Le gouvernement tente de faire une mainmise sur le secteur des médias qu’il accuse de tous les maux de la Tunisie et cela commence par la nomination à la tête du prestigieux groupe de presse Dar Assabah d’un ancien commissaire de police du temps du dictateur Ben Ali. Dès sa prise de fonction, le nouveau directeur écarte le rédacteur en chef et tente de s’immiscer dans la ligne éditoriale des journaux. Mais la remarquable réaction des agents de Dar Assabah, qui résistent à cette tentative d’asservissement, le met dans une fâcheuse posture. Pour s’en sortir, le nouveau directeur ne trouve pas mieux que de percuter avec sa voiture un des journalistes, le trainant sur 200 mètres sur le capot de sa voiture, à la manière d’un rodéo!
Souriez, vous n'êtes pas en Afghanistan, mais en Tunisie.

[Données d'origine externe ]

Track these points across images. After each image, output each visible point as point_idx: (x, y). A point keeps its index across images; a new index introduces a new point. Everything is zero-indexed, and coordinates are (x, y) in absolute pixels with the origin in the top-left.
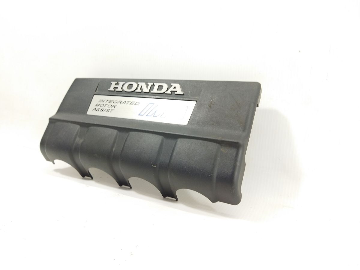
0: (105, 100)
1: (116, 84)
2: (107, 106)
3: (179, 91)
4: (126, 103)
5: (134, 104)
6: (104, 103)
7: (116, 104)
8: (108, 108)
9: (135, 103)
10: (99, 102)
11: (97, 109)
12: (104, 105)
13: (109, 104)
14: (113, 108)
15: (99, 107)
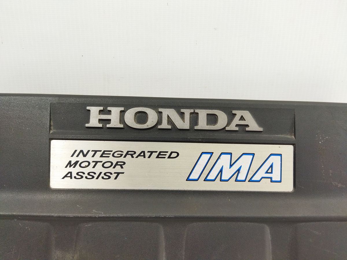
0: (89, 151)
1: (101, 112)
2: (99, 165)
3: (253, 126)
4: (147, 155)
5: (167, 156)
6: (89, 158)
7: (122, 159)
8: (104, 170)
9: (168, 154)
10: (72, 156)
11: (74, 174)
12: (92, 164)
13: (104, 160)
14: (118, 169)
15: (78, 169)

Comme si ce scandale ne suffisait pas, le conseiller du Premier ministre monte une véritable mascarade, digne d’une république bananière: il s’agit de la fameuse opération Ekbess au cours de laquelle on «invite» des gens à soutenir le gouvernement et à applaudir ses décisions. C’est ainsi que les moyens de transport public sont affrétés pour amener des mercenaires, qui auront l’occasion de se désaltérer grâce à l’eau minérale amenée par les agents de la Protection Civile se découvrant à cette occasion une nouvelle vocation. Pour couronner le tout, un haut dirigeant d’Ennahdha se lance dans un prêche incendiaire appelant à des actes de violences à l’encontre des journalistes.
Toujours au chapitre des trouvailles géniales, au lendemain de l’opération Ekbess, le mouvement Ennahdha organise dans un hippodrome une grande cérémonie de mariage collectif intéressant une vingtaine de couples de condition modeste. Cette opération de marketing sera médiatisée par la fameuse chaine de télévision Al-Jazira et rehaussée par la présence de nombreux membres du gouvernement.

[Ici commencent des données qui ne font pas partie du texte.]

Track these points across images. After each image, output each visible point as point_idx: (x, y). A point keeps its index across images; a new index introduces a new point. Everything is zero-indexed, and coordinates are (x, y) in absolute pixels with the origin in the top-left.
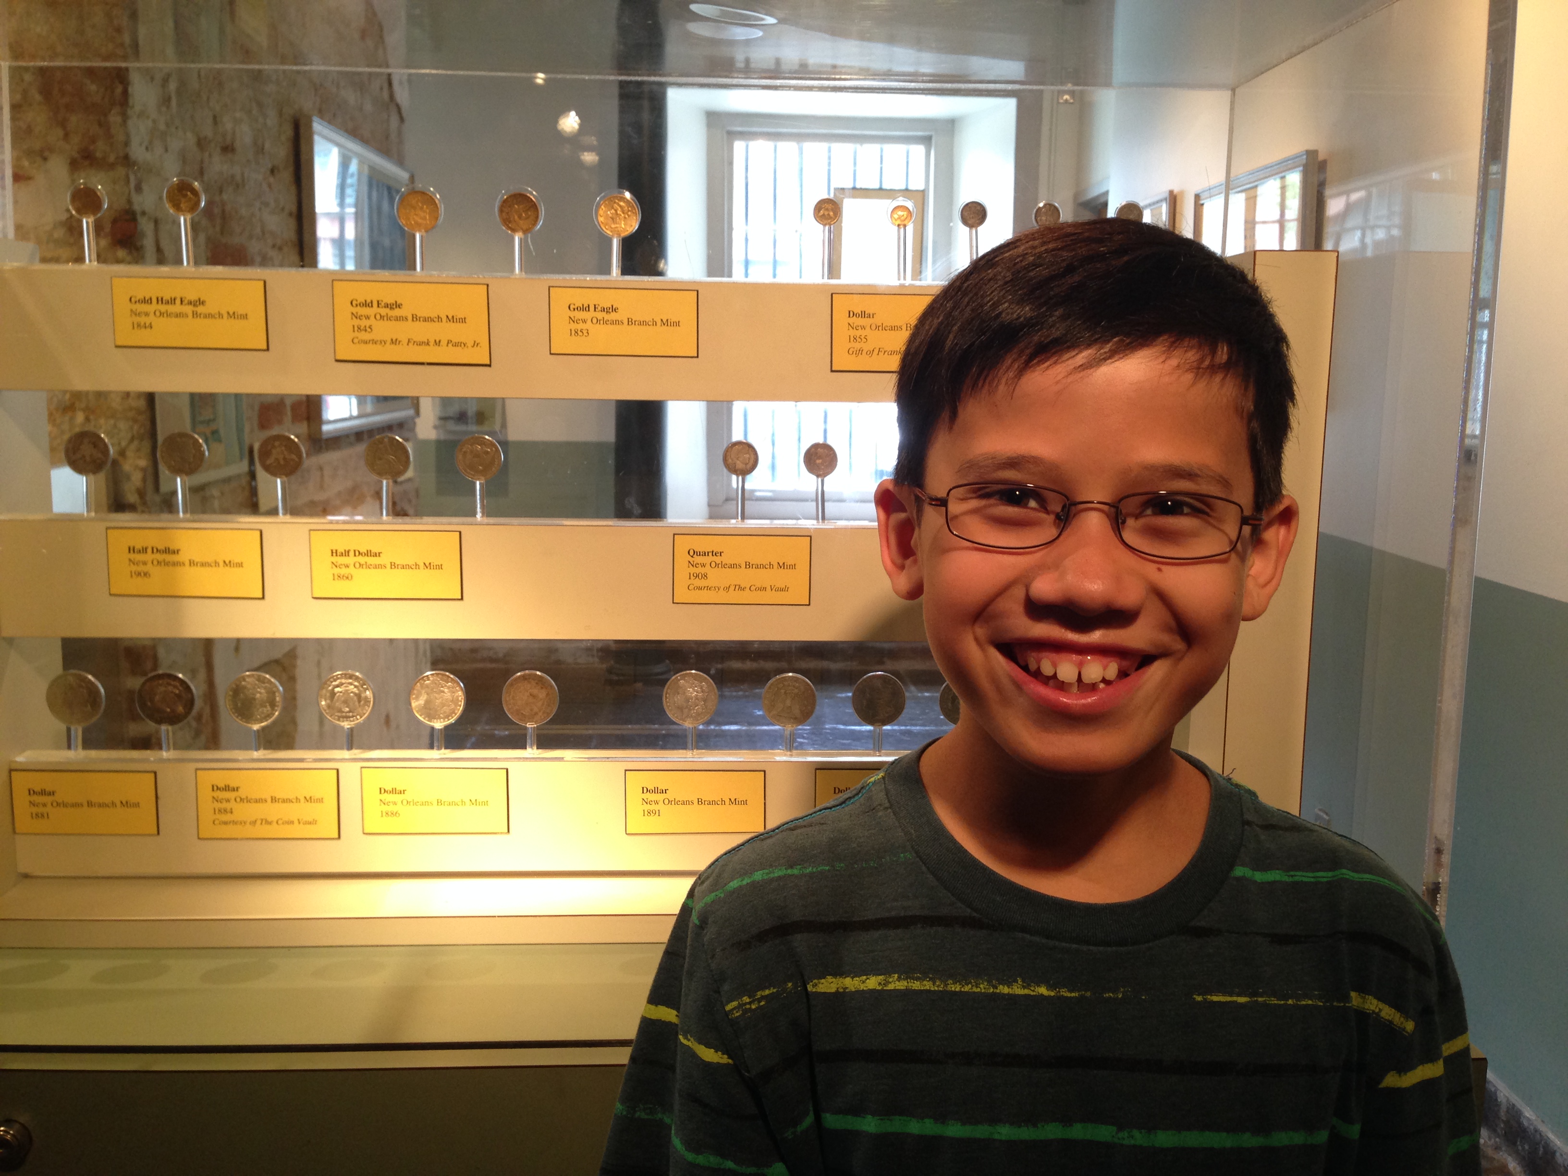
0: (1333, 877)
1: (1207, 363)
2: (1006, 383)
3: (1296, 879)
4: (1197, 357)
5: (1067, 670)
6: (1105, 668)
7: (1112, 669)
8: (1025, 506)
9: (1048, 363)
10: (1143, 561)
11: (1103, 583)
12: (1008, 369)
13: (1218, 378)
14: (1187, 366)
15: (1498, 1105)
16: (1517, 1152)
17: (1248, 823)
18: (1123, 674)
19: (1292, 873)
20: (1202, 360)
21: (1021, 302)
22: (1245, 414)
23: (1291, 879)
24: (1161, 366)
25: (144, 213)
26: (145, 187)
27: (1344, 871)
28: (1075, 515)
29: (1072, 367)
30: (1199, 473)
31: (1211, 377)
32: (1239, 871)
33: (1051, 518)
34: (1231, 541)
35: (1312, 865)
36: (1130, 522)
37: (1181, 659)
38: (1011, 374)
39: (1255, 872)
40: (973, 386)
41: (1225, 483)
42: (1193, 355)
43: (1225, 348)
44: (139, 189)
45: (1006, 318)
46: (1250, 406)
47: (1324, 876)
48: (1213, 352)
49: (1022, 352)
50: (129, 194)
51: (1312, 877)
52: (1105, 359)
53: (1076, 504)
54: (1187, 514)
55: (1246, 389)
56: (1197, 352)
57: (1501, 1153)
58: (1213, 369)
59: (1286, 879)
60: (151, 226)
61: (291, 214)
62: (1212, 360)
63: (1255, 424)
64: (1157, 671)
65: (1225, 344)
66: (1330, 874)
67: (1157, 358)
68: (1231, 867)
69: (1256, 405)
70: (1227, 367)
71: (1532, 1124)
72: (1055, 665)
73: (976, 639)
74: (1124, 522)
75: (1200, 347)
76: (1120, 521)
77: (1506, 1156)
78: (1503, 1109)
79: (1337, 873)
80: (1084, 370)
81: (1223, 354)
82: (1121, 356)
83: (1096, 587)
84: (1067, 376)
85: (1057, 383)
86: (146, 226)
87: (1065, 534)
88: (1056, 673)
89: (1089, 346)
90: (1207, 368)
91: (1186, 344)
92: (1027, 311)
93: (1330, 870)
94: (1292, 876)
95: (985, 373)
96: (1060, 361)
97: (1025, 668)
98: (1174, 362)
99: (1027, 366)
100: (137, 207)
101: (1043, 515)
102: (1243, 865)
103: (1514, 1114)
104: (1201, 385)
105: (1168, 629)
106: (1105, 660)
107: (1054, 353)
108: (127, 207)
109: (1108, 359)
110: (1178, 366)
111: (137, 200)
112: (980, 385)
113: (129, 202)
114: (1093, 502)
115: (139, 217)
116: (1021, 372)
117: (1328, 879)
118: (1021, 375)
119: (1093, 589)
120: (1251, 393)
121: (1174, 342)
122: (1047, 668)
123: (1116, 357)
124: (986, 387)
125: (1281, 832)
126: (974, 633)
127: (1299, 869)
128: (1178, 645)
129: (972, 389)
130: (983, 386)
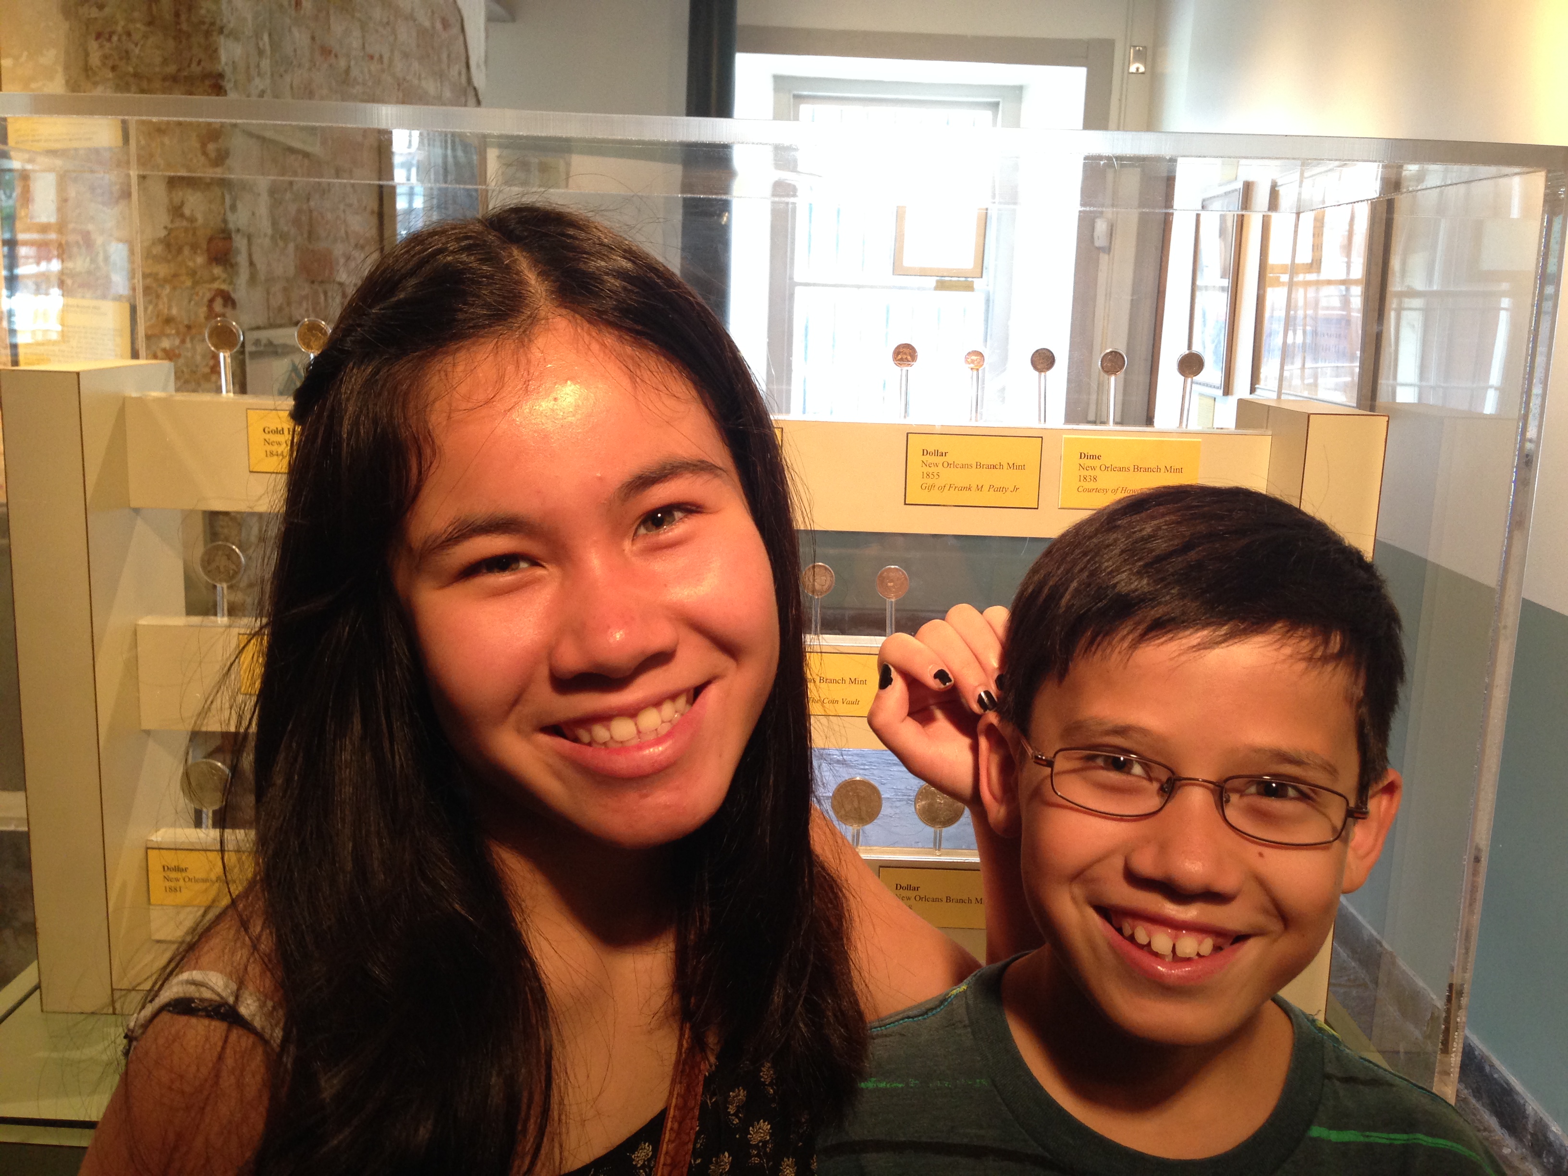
0: (1408, 1140)
1: (1319, 654)
2: (1120, 653)
3: (1371, 1140)
4: (1312, 646)
5: (1162, 941)
6: (1200, 943)
7: (1207, 945)
8: (1129, 773)
9: (1164, 639)
10: (1242, 841)
11: (1204, 865)
12: (1123, 638)
13: (1329, 668)
14: (1300, 656)
15: (1525, 1117)
16: (1542, 1164)
17: (1329, 1077)
18: (1217, 949)
19: (1368, 1133)
20: (1315, 650)
21: (1139, 574)
22: (1354, 702)
23: (1367, 1140)
24: (1275, 653)
25: (238, 230)
26: (239, 205)
27: (1420, 1136)
28: (1179, 788)
29: (1186, 646)
30: (1306, 760)
31: (1323, 666)
32: (1316, 1131)
33: (1156, 786)
34: (1334, 828)
35: (1390, 1125)
36: (1234, 798)
37: (1275, 941)
38: (1126, 644)
39: (1331, 1132)
40: (1086, 650)
41: (1331, 770)
42: (1307, 645)
43: (1338, 637)
44: (233, 208)
45: (1123, 588)
46: (1359, 692)
47: (1400, 1138)
48: (1326, 642)
49: (1138, 624)
50: (224, 214)
51: (1387, 1139)
52: (1219, 643)
53: (1181, 779)
54: (1292, 799)
55: (1357, 676)
56: (1311, 642)
57: (1527, 1164)
58: (1325, 659)
59: (1362, 1139)
60: (245, 241)
61: (373, 212)
62: (1324, 651)
63: (1364, 710)
64: (1251, 950)
65: (1338, 632)
66: (1405, 1136)
67: (1271, 644)
68: (1308, 1126)
69: (1367, 690)
70: (1338, 657)
71: (1558, 1139)
72: (1149, 935)
73: (1074, 899)
74: (1228, 801)
75: (1313, 636)
76: (1224, 799)
77: (1531, 1166)
78: (1531, 1122)
79: (1411, 1136)
80: (1199, 650)
81: (1336, 642)
82: (1236, 641)
83: (1196, 869)
84: (1179, 655)
85: (1171, 659)
86: (240, 243)
87: (1169, 805)
88: (1150, 942)
89: (1204, 627)
90: (1319, 659)
91: (1300, 633)
92: (1142, 584)
93: (1406, 1133)
94: (1368, 1136)
95: (1099, 639)
96: (1177, 638)
97: (1120, 930)
98: (1287, 651)
99: (1143, 637)
100: (231, 226)
101: (1145, 783)
102: (1320, 1125)
103: (1541, 1128)
104: (1314, 673)
105: (1266, 912)
106: (1200, 936)
107: (1170, 631)
108: (223, 226)
109: (1223, 642)
110: (1291, 656)
111: (231, 217)
112: (1093, 649)
113: (225, 221)
114: (1198, 780)
115: (233, 236)
116: (1134, 646)
117: (1403, 1142)
118: (1135, 648)
119: (1193, 870)
120: (1361, 682)
121: (1288, 631)
122: (1142, 936)
123: (1231, 642)
124: (1099, 653)
125: (1361, 1087)
126: (1071, 893)
127: (1375, 1130)
128: (1275, 926)
129: (1085, 651)
130: (1095, 653)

Mais l’opération allait se révéler désastreuse. En effet, pendant que les ministres festoyaient allègrement, une terrible tragédie était en train de se dérouler au large des côtes de l’île italienne de Lampedusa, endeuillant la Tunisie entière: une embarcation de fortune, avec à son bord 136 passagers clandestins, fait naufrage. Environ une cinquantaine de personnes ont pu être sauvées, ce qui laisse supposer qu’environ 80 personnes ont péri, englouties par les eaux.
N’importe quel autre gouvernement aurait sans doute décrété un deuil national à la mémoire des dizaines de victimes qui ont perdu la vie en cherchant sous d’autres cieux à chasser le désespoir qui les envahissait dans leur pays d’origine; mais pour nos gouvernants ce n’est pas une bonne raison d’attraper une insomnie.

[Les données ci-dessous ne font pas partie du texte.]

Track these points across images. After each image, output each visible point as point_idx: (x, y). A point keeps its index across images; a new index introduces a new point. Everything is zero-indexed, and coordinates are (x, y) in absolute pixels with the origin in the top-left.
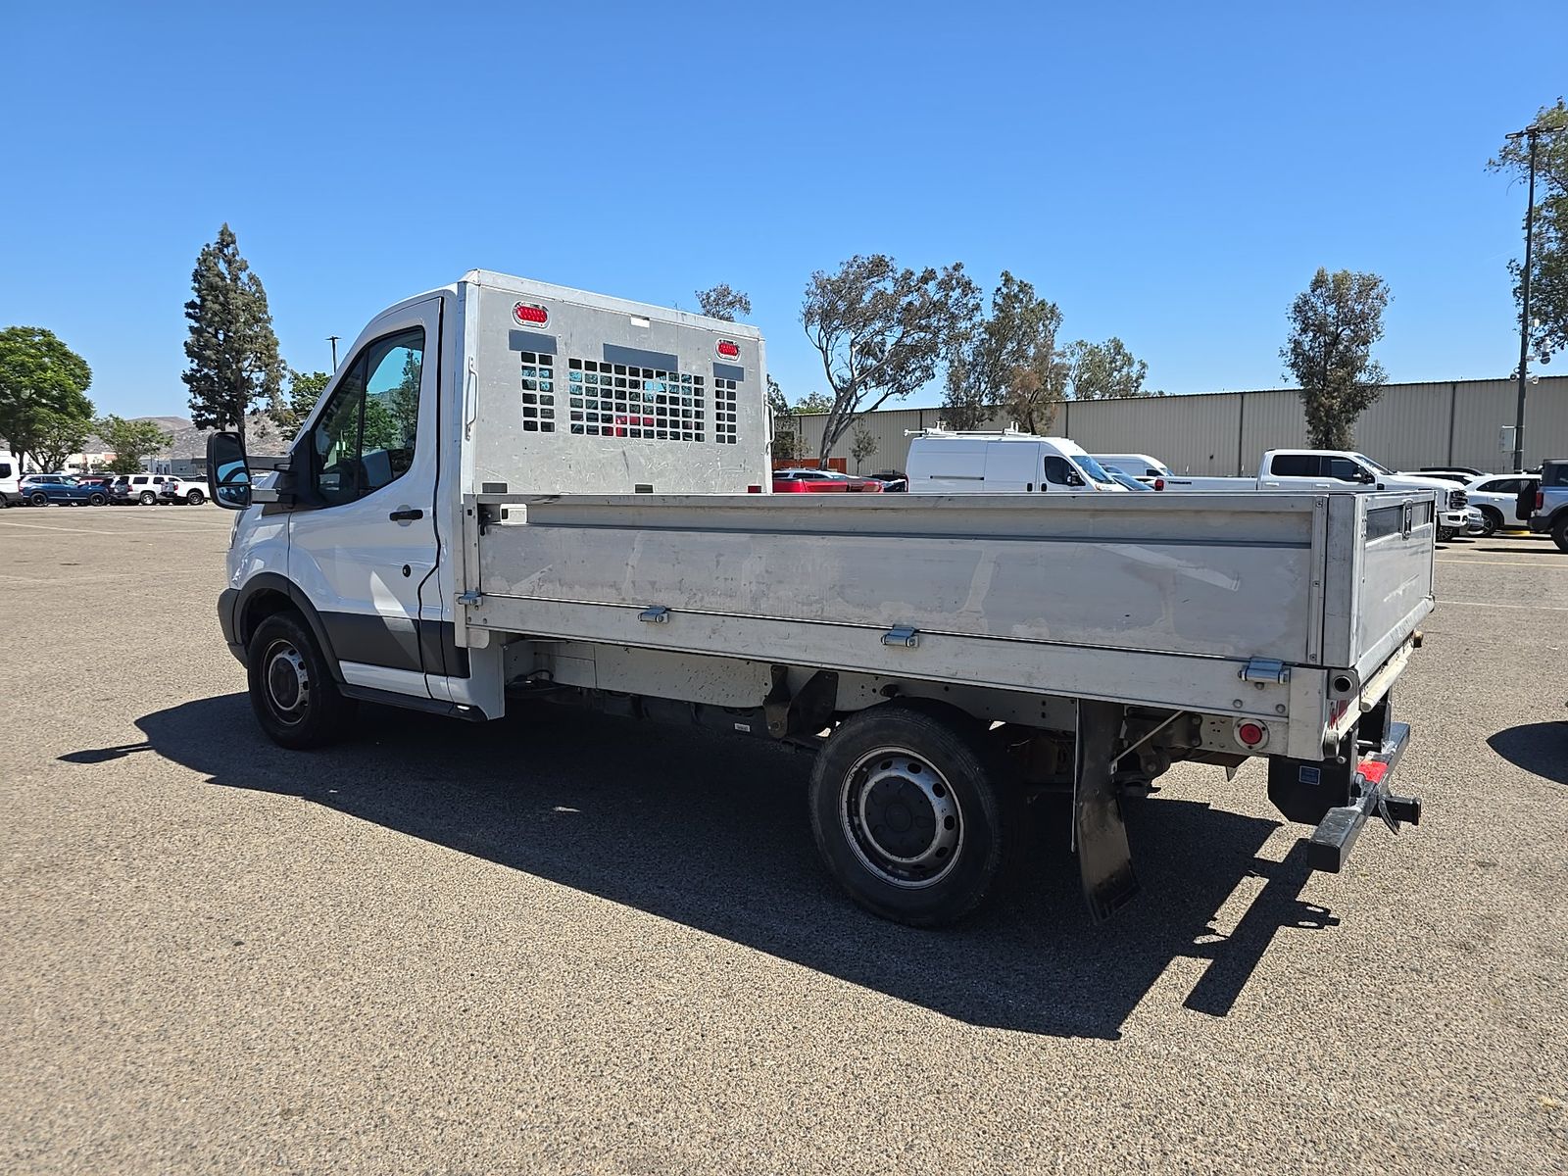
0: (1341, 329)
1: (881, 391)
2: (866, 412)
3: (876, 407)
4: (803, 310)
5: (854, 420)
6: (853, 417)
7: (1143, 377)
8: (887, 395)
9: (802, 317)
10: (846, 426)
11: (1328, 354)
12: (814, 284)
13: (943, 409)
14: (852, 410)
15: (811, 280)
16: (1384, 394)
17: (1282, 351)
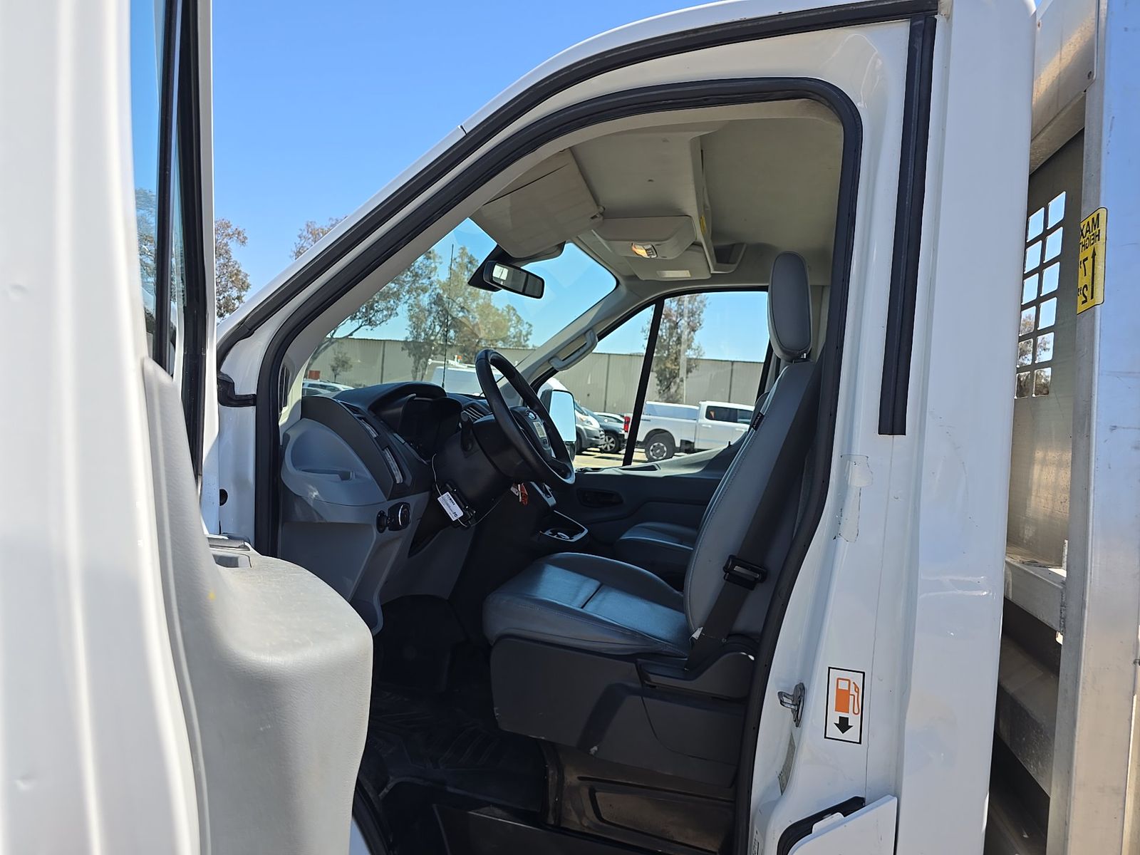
0: (679, 319)
1: (356, 324)
2: (344, 337)
3: (351, 334)
4: (294, 249)
5: (333, 343)
6: (333, 340)
7: (531, 334)
8: (361, 326)
9: (292, 254)
10: (326, 347)
11: (671, 335)
12: (306, 230)
13: (405, 342)
14: (332, 336)
15: (304, 227)
16: (701, 363)
17: (643, 329)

La Tunisie au ban des nations civilisées?
Un salafiste tunisien brandit le portrait de Ben Laden devant l'ambassade US à Tunis.
La descente aux enfers des Tunisiens ne va malheureusement pas s’arrêter là.
Suite à la diffusion par un réalisateur américano-sioniste d’un film de bas niveau portant atteinte à l’islam et au prophète, une vague de violence touche une grande partie du monde arabo-musulman, atteignant son paroxysme à Benghazi, en Libye, où une attaque contre le consulat des USA provoque la mort de 4 Américains, dont l’ambassadeur.
Nous pensions naïvement que la Tunisie, dont le peuple était réputé pour son civisme et son niveau d’instruction élevé, était immunisée contre de tels débordements; malheureusement, c’était mal connaitre cette nouvelle Tunisie post 23 octobre 2011, dans laquelle une certaine catégorie de personnes, des extrémistes religieux, qualifiés de «nos enfants» par le président du parti au pouvoir, pouvaient se sentir au-dessus des lois et commettre des actes graves, aux conséquences incalculables.
C’est ainsi qu’en ce vendredi 14 septembre 2012, gonflés à bloc par les prêches incendiaires de certains imams extrémistes, des hordes d’énergumènes barbus, armés de bâtons et d’armes blanches, munis d’échelles, de bidons d’essence et de bombes à gaz, allaient se diriger, les uns à pieds les autres à bord de camionnettes, vers l’ambassade américaine. Curieusement, ce cortège insolite n’a pas semblé inquiéter outre mesure les forces de l’ordre et à pu atteindre, en milieu d’après midi, les abords d’une ambassade, véritable citadelle considérée jusque là comme une forteresse inexpugnable.
Les forces de police, peu nombreuses et insuffisamment préparées, allaient être débordées et les assaillants ont pu escalader le mur d’enceinte, incendier une soixantaine de véhicules garés au parking et mettre le feu au bâtiment même de l’ambassade, où étaient réfugiés l’ambassadeur et nombre d’autres fonctionnaires américains, sans omettre de saccager l’école américaine, sise dans les parages.
On peut, à ce propos, se poser légitimement cette question : où est passée la redoutable police tunisienne? Ne se montre-t-elle efficace que lorsqu’il s’agit de tabasser de paisibles citoyens fêtant pacifiquement un évènement historique, comme ce fût le cas lors du 9 avril 2012? Où est passée la fameuse «milice d’Ennahdha», ces civils barbus spécialisés dans le tabassage des femmes et des intellectuels manifestant pacifiquement pour leurs droits, ou étaient-ils, cette fois, non pas du côté des policiers mais parmi les assaillants salafistes?
Ekbes (Serre la vis), manifestation en faveur du parti Ennahdha au pouvoir (Tunis, le 31 août 2012).
Ce jour-là, la situation a fini, en tout cas, par dégénérer en un affrontement très violent entre les salafistes et les forces spéciales de police, dépêchées tardivement. L’affrontement se soldera par un bilan très lourd avec 4 morts chez les djihadistes et près d’une centaine de blessés chez les assaillants et les policiers.
Devant des millions de Tunisiens ahuris, le fondateur d’Ennahdha tente de faire une récupération pathétique de l’évènement en prétendant que ces incidents pourraient être évités si on prenait la peine de criminaliser toute atteinte au sacré!
Mais les Américains ne l’entendent pas de cette oreille; ils ordonnent l’évacuation immédiate de tous leurs ressortissants dont la présence n’est pas indispensable et placent la Tunisie dans une liste de pays déconseillés aux Américains, au même titre que le Soudan.
Humiliation suprême pour les Tunisiens, héritiers d’une civilisation trois fois millénaire, qui voient désormais le nom de leur pays associé au terrorisme. C’en est fini de l’image de cette Tunisie douce et tolérante. L’odeur agréable du jasmin a laissé la place à celle, nauséabonde, des bâtiments incendiés par des obscurantistes religieux.